Abstract:We develop machinery to design efficiently computable and consistent estimators, achieving estimation error approaching zero as the number of observations grows, when facing an oblivious adversary that may corrupt responses in all but an $\alpha$ fraction of the samples. As concrete examples, we investigate two problems: sparse regression and principal component analysis (PCA). For sparse regression, we achieve consistency for optimal sample size $n\gtrsim (k\log d)/\alpha^2$ and optimal error rate $O(\sqrt{(k\log d)/(n\cdot \alpha^2)})$ where $n$ is the number of observations, $d$ is the number of dimensions and $k$ is the sparsity of the parameter vector, allowing the fraction of inliers to be inverse-polynomial in the number of samples.

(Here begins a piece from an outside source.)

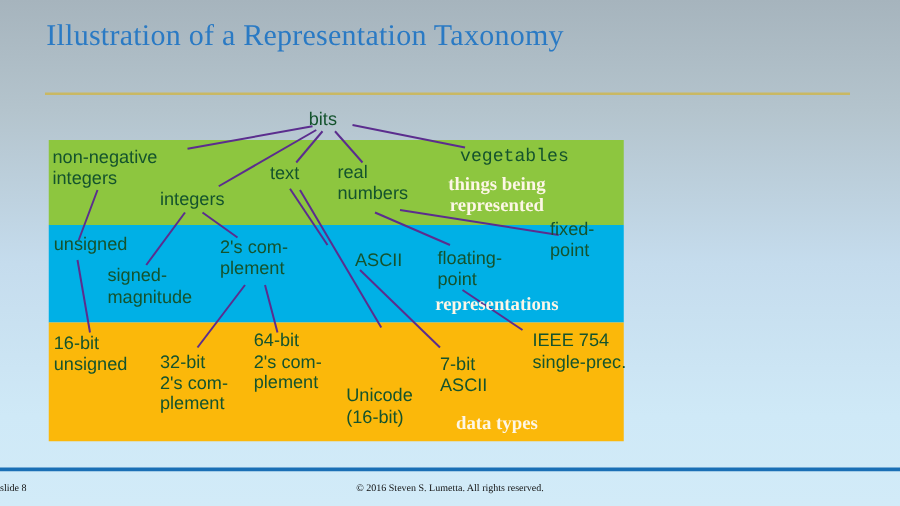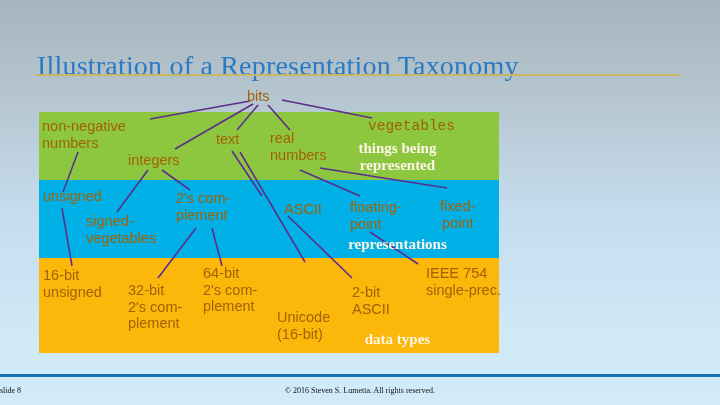"Illustration of a Representation" .title { font-size: 28px -> 24px; top: 50px -> 16px }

Prior to this work, no estimator was known to be consistent when the fraction of inliers $\alpha$ is $o(1/\log \log n)$, even for (non-spherical) Gaussian design matrices. Results holding under weak design assumptions and in the presence of such general noise have only been shown in dense setting (i.e., general linear regression) very recently by d'Orsi et al. [dNS21]. In the context of PCA, we attain optimal error guarantees under broad spikiness assumptions on the parameter matrix (usually used in matrix completion). Previous works could obtain non-trivial guarantees only under the assumptions that the measurement noise corresponding to the inliers is polynomially small in $n$ (e.g., Gaussian with variance $1/n^2$). To devise our estimators, we equip the Huber loss with non-smooth regularizers such as the $\ell_1$ norm or the nuclear norm, and extend d'Orsi et al.'s approach [dNS21] in a novel way to analyze the loss function. Our machinery appears to be easily applicable to a wide range of estimation problems.